Some people may ask: How can one say the fast is abolished, when we will have to fast instead on the next day (Sunday)? To such people the retort is given: Fool! Why do you think of the next day? In the Ma’ariv prayer of Motzoei Shabbos you will say “Speedily cause the scion of David Your servant to flourish;”“ and afterwards, you will celebrate he Melave Malkah meal, when you will think of Moshiach. When, therefore, Moshiach will come tonight, you will not fast tomorrow — and indeed, the fast will be transformed into joy and gladness!

Another special quality of this year is that on the Shabbos following Rosh Hashanah, we begin to read (at Minchah) parshas “V’Zos HaBerachah.” Parshas Berachah is always learned in the month of Tishrei. This year, it is learned on the greatest number of days possible — from the third of Tishrei until Simchas Torah. Thus the majority of the month belongs to parshas Berachah.

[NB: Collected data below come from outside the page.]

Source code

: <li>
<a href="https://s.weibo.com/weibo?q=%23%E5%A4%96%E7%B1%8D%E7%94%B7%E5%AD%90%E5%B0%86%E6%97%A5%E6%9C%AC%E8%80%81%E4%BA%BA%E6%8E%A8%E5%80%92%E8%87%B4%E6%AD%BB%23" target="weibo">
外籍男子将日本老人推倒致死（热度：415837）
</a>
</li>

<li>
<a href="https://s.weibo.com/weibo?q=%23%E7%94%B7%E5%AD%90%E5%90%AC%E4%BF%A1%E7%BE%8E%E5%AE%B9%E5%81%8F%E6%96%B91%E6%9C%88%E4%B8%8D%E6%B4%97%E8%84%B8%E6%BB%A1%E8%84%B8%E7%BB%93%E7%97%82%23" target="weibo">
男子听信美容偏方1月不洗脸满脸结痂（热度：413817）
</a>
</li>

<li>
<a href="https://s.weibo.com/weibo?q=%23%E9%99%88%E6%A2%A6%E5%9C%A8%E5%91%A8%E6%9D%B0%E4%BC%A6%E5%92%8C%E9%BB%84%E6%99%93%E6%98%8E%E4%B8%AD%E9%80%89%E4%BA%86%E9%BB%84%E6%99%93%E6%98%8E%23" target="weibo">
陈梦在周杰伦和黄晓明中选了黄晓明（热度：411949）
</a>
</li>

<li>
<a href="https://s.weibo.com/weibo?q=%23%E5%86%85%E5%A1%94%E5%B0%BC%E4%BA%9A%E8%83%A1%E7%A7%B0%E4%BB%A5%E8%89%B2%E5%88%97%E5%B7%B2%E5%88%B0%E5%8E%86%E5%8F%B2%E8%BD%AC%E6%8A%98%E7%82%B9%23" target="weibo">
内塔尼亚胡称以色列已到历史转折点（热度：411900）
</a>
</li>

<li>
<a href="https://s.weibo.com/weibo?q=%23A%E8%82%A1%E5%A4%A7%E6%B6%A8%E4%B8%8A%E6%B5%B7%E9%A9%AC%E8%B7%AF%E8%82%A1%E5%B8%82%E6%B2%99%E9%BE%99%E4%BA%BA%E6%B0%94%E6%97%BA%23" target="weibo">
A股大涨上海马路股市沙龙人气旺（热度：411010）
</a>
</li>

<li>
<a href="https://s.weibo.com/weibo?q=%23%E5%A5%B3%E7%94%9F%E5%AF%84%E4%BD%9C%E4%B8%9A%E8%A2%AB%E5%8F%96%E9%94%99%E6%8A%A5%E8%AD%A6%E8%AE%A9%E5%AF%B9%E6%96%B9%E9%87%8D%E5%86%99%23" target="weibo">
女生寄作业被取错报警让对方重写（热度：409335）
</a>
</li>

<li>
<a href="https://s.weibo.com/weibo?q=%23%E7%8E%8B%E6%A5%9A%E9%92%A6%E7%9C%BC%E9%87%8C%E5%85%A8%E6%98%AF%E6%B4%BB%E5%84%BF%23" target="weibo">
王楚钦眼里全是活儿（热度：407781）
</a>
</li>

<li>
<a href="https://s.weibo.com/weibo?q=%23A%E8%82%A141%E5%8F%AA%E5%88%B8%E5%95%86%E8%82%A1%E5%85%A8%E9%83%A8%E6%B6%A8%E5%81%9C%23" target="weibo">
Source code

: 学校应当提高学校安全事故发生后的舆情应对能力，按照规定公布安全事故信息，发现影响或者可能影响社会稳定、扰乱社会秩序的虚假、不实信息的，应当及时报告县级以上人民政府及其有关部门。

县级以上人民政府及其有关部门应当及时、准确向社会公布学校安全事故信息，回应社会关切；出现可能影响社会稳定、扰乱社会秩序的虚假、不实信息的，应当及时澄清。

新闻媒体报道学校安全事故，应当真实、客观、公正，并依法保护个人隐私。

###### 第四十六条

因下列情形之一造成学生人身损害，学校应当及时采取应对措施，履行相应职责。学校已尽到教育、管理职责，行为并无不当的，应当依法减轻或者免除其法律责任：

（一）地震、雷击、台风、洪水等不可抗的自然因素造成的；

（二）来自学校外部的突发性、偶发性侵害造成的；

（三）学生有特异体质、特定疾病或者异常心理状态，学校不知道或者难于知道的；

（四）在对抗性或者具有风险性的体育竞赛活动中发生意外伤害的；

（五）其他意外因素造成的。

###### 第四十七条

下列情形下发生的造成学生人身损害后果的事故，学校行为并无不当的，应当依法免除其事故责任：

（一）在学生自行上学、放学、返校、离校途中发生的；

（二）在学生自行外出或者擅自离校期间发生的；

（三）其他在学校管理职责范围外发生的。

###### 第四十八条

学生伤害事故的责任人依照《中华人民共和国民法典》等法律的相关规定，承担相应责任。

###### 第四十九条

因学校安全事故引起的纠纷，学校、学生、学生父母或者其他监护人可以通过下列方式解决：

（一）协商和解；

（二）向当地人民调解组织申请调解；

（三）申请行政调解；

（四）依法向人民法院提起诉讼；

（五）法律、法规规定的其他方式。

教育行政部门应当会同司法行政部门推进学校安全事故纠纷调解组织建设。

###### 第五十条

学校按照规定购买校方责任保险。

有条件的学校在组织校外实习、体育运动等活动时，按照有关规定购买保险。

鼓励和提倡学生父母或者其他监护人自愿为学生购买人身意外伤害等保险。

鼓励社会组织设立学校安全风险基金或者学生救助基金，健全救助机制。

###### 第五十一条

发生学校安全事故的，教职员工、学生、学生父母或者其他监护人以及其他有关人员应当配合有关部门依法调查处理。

The Alter Rebbe taught we must “live with the times,” meaning to live according to the lessons derived from the weekly parshah. This means that this year, we “live,” during most of Tishrei, with parshas Berachah, the central theme of which is G‑d’s blessings. These blessings are in such a revealed fashion that one can point to them and say “V’Zos HaBerachah” — “This is the blessing.”